In my career as a fulltime and freelance creative director, I have worked with a lot of very different agencies. But they all had one thing in common: at some point, the top brass looked around and decided that the creative work was a problem.
The work wasn’t as good as it should be. It was the weak point in the agency/client relationship. Or God forbid, it wasn’t winning awards. Inevitably, the team would be assembled and the edict would come down: make the work better.
And that was pretty much it. Meeting adjourned.
There was no direction given on how to get there. No criteria on what would constitute improvement. No idea what victory looked like for each client. Just make it “better”.
Raise your hand if that sounds pretty darn useless. (Mine is up. I’m typing righty here.)
If they truly wanted to upgrade the work, people would invest some mental energy to figure what specifically is going wrong and how it can be improved. Is the strategy off? Does the client not understand how a strategy is turned into work? Are they changing their mind after agreeing to the brief?
That gives the team a clear direction. That’s how desire becomes a plan.
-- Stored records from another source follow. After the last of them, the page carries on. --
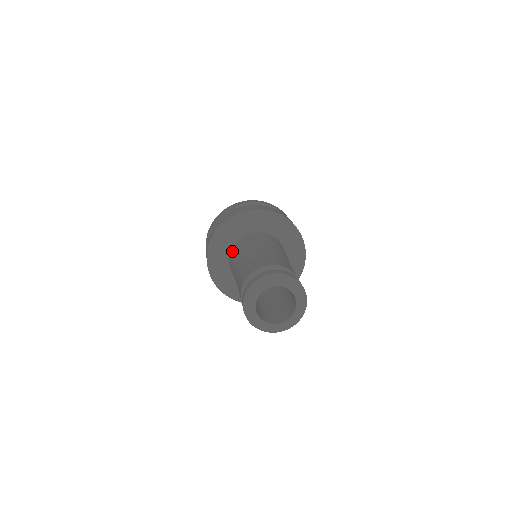
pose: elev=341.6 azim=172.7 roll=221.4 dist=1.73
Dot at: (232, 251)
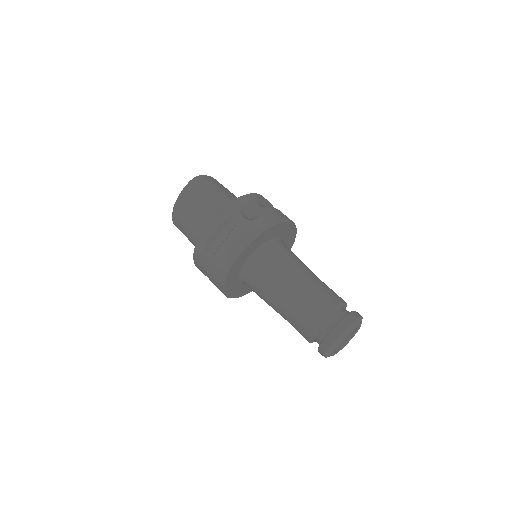
Dot at: occluded
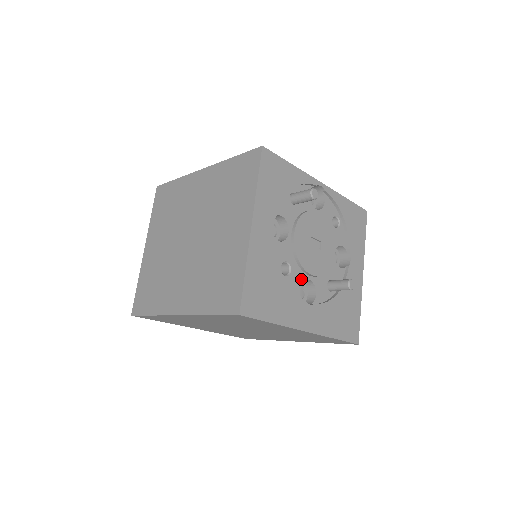
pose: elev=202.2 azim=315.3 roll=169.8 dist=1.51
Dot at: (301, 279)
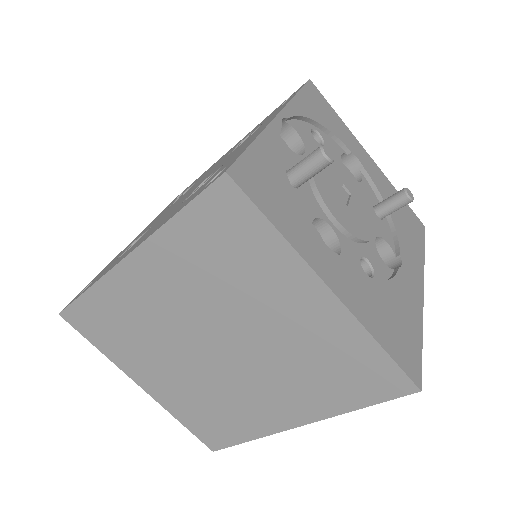
Dot at: (375, 252)
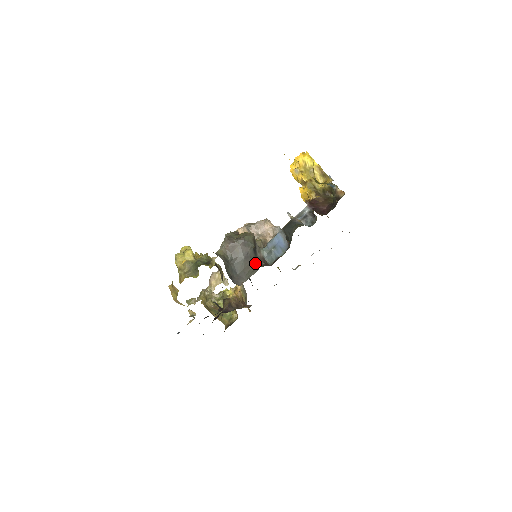
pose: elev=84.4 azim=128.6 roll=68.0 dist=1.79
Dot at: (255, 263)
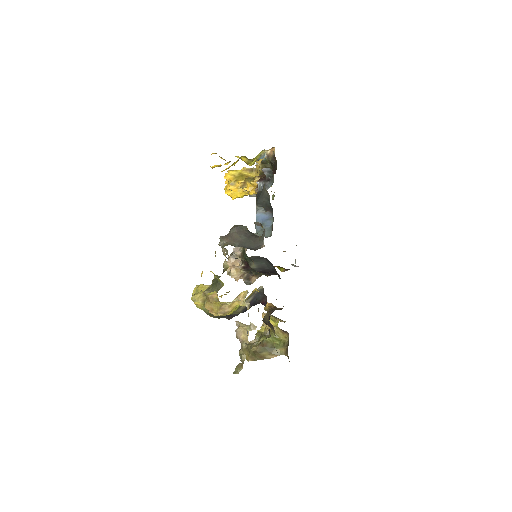
Dot at: occluded
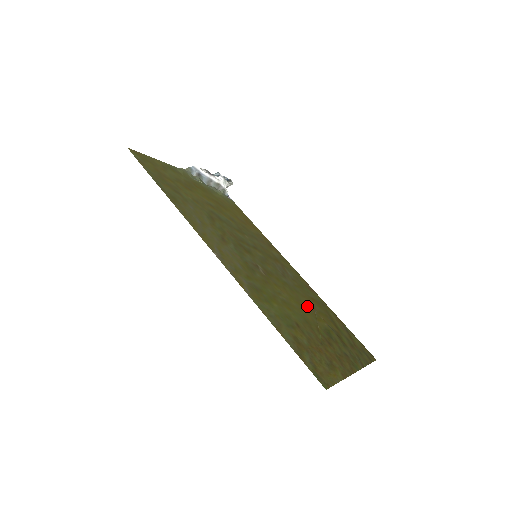
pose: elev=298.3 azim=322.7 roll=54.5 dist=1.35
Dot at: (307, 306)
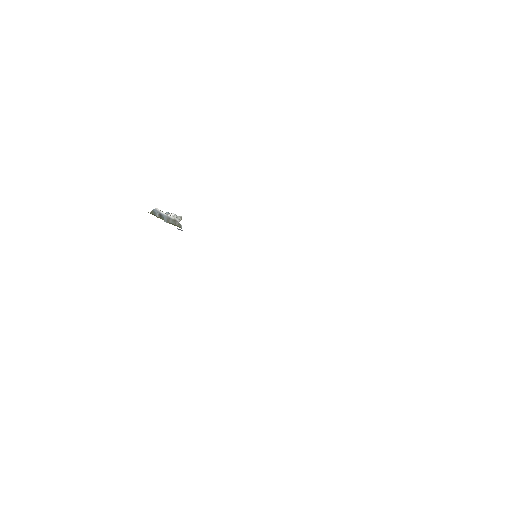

Now everybody has something to aim for, such as “let’s work harder on nailing the strategy” or “we’re going to educate the client on how we turn the brief into ad-like objects.” All of these are way more specific, insightful and helpful than “better”.
I’d also wager that if you looked at the work that had been presented, there’s great stuff in there. Which means the work is usually not the weak point—the breakdown is happening somewhere else. And instructing the underlings to make the work “better” doesn’t do much of anything.
I’m all for better work. Delivering great work is my goal every time I’m hired. I just believe “better” work requires “better” direction.
Thanks for listening. I feel better now.